The line included Brunswick's second station (opened only nine years after the first railway had opened in Germany), but it was also built as a terminal station. This impeded the flow of traffic until 1960.

The network then developed quickly. In 1845 the Lehrte–Celle line opened and that was followed by the Lehrte–Hildesheim line in 1846. Since they are perpendicular to the Brunswick line, the lines are referred to as the Kreuzbahn (German for "cross railway"). In 1847 Celle–Harburg line was opened, followed five months later by the Hanover–Minden line, connecting to Cologne, creating the first rail connection between Berlin and Cologne. Also opened in 1847 was the Bremen–Hanover line. In 1853 the Hanoverian Southern Railway to Kassel was opened as the first line built from a branch in Hanover.

===From 1870===
The Berlin–Lehrte line, which bypassed the junction at Brunswick, opened in 1871 and it captured the fast traffic to and from Berlin. The rapid increase of traffic generally, however, meant that the connection to Brunswick also became more heavily used. From 1876 to 1879, the current Hanover Hauptbahnhof was built because the old one was overloaded.

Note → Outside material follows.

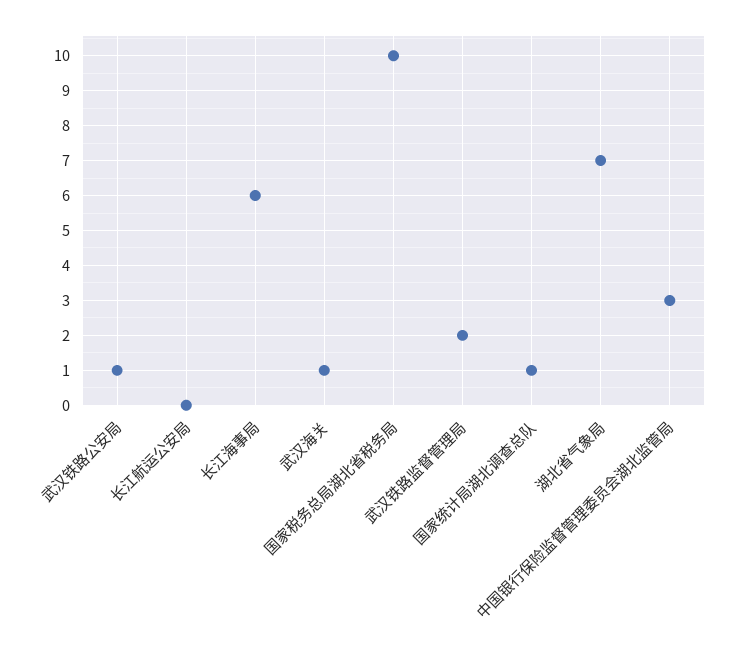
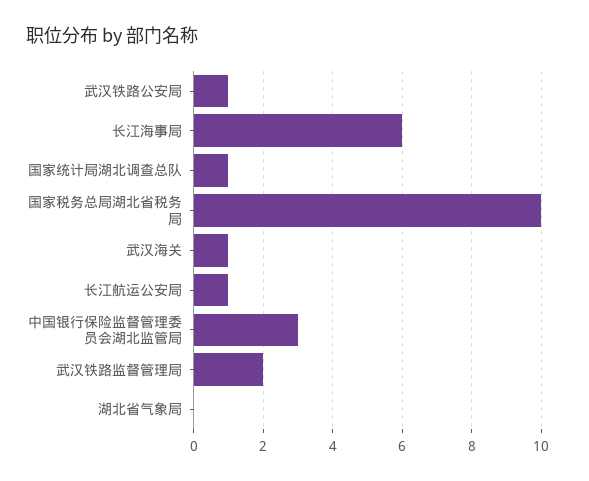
长江航运公安局: 0 -> 1
湖北省气象局: 7 -> 0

In the first decade of the 20th century fundamental changes were made to railway facilities in Hanover. In 1906 the line between Tiergarten and Lehrte was moved south bypassing the old Misburg station. The old route became part of a new rail freight bypass opened in 1909. Rail infrastructure in Lehrte has developed considerably. A connecting curve now also runs from Hanover to Hamburg avoiding the need to reverse in Lehrte. This was used for passenger trains between Hannover and Hamburg until the opening of the direct "Hare Railway" between Langenhagen (north of Hanover) and Celle in 1938 and its duplication and electrification in 1965.

===1950s to today===
On 1 October 1960, the current Brunswick Hauptbahnhof replaced the old terminal station. In addition, the Hanover Hauptbahnhof was rebuilt in the 1970s for the construction of the Hanover Stadtbahn, the lines of which pass under the main railway station.
In the 1973 Federal Transport Infrastructure Plan, the Dortmund–Hannover–Brunswick line was nominated as a railway to be upgraded for high speeds. In 1976, electrical services on the line commenced. In 1990, the connection to the Hildesheim line was rebuilt to the west of Lehrte. In the mid 1990s the Hanover–Lehrte section of the line was upgraded as part of the development of the Hanover–Berlin high-speed line.

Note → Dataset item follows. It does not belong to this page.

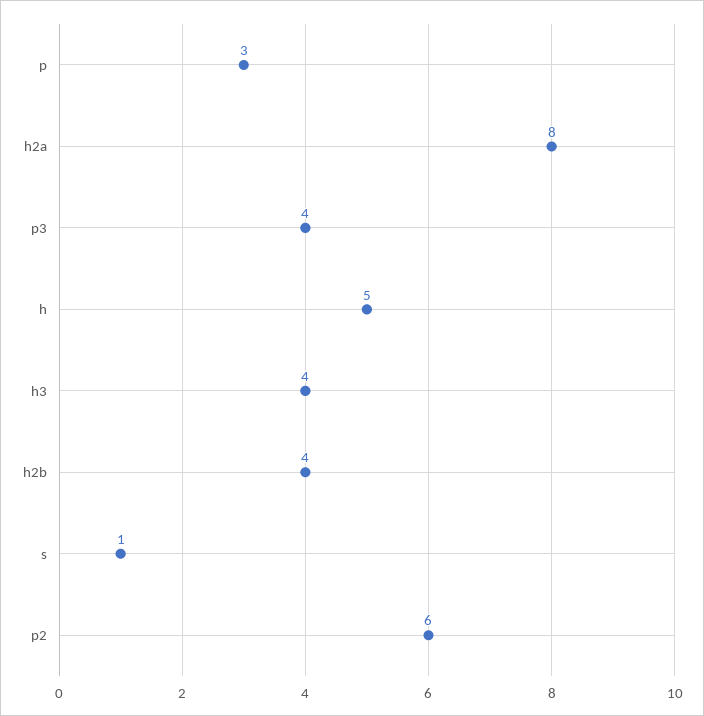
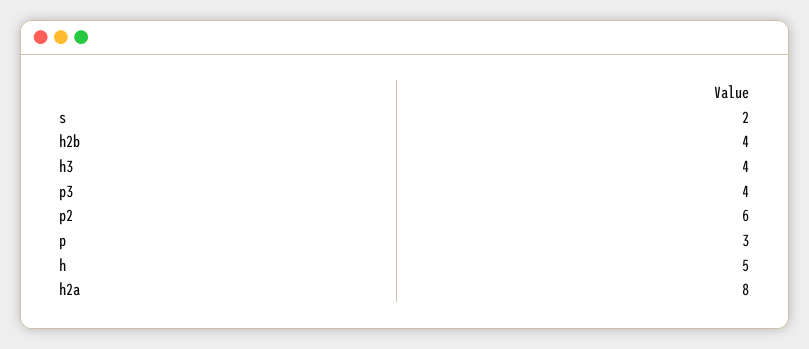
s: 1 -> 2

The Hanover S-Bahn was opened for Expo 2000. Between Hanover and Lehrte an additional line was built north of the existing tracks, single track from Hanover station until shortly before Karl-Wiechert-Allee station, then two tracks until just before Ahlten station and then single track to Lehrte. In 1998 it was commissioned. The historic rail platforms in Hannover-Kleefeld and Anderten-Misburg were demolished leaving only platforms facing the S-Bahn tracks (except in the case of Karl-Wiechert-Allee station for trains bound for Hannover). Tiergarten junction (which was previously little used) was closed along with the original route of the line through the former Tiergarten and Misburg stations.

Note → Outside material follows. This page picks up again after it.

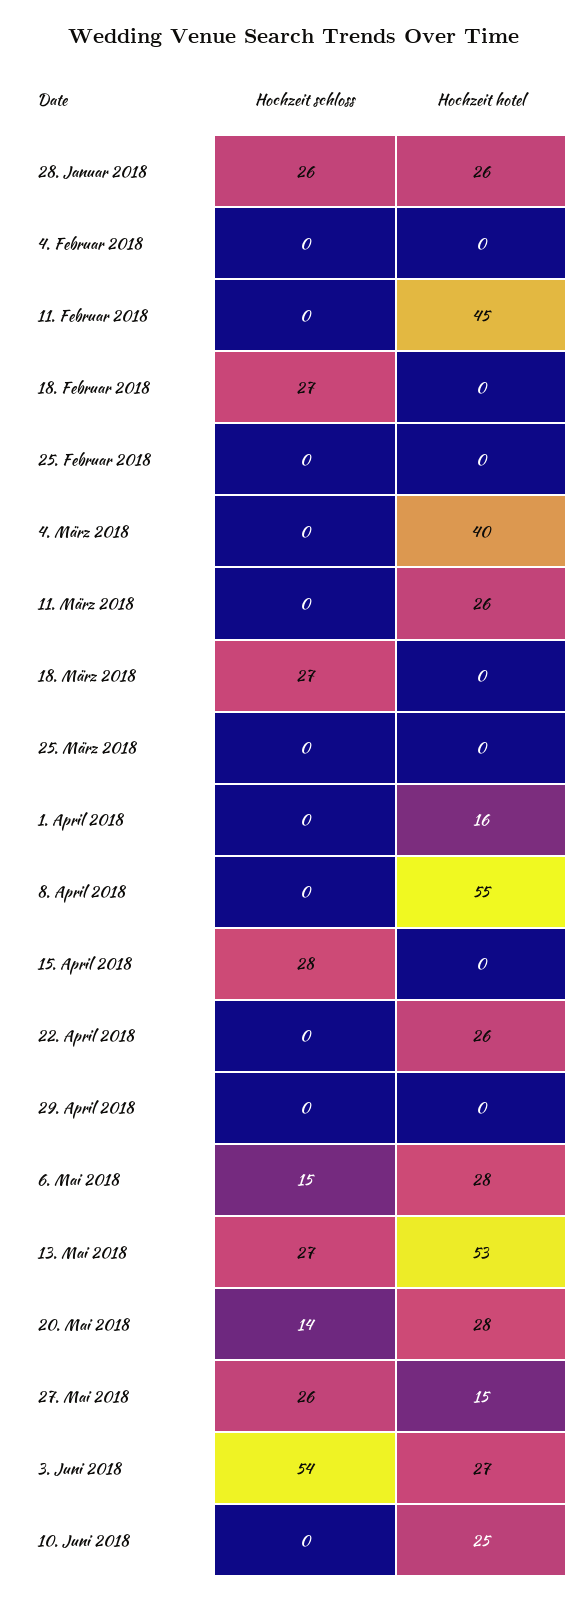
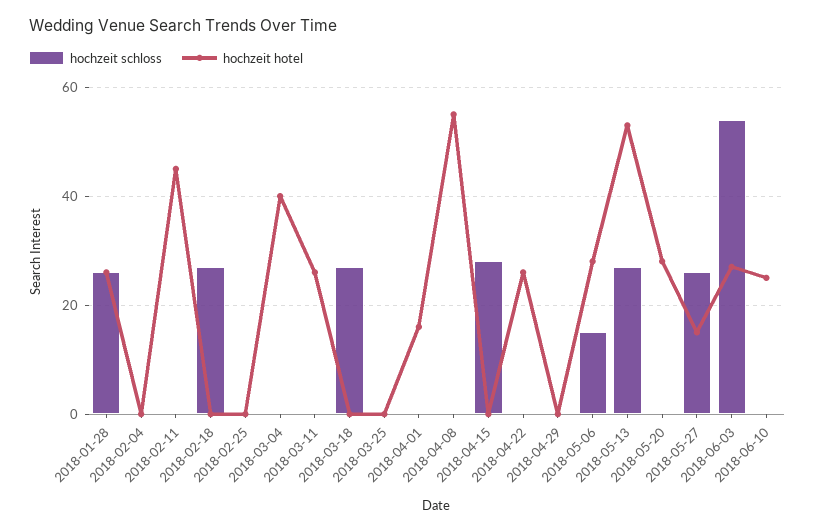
Hochzeit schloss, 20. Mai 2018: 14 -> 0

By the summer of 2008, the junction in Lehrte was changed again to allow freight trains from the Hannover freight bypass and the line from Celle to run towards Hildesheim and Brunswick, with the tracks of the high-speed line to Berlin running underneath. As a result, the long-distance trains from Wolfsburg and Brunswick can now pass through Lehrte junction at 120 km/h.

==Current operations==
The full-length of the line is served hourly by InterCity trains between Leipzig and Hanover, continuing to Oldenburg and Cologne as well as Regional-Express trains on the Brunswick–Hanover–Rheine/Bielefeld route. Trains running west of Lehrte include Intercity-Express trains from Berlin and S-Bahn trains on lines S6 (Celle–Hanover), S7 (Celle–Lehrte–Hanover) and S3 (Hildesheim–Lehrte–Hannover).

On the route east of Lehrte there is heavy freight traffic, including trains of up to 6000 tons between the Port of Hamburg, Groß Gleidingen and Salzgitter Steelworks, which are the heaviest trains in Germany.

The route is electrified and can be operated at up to 140 km/h.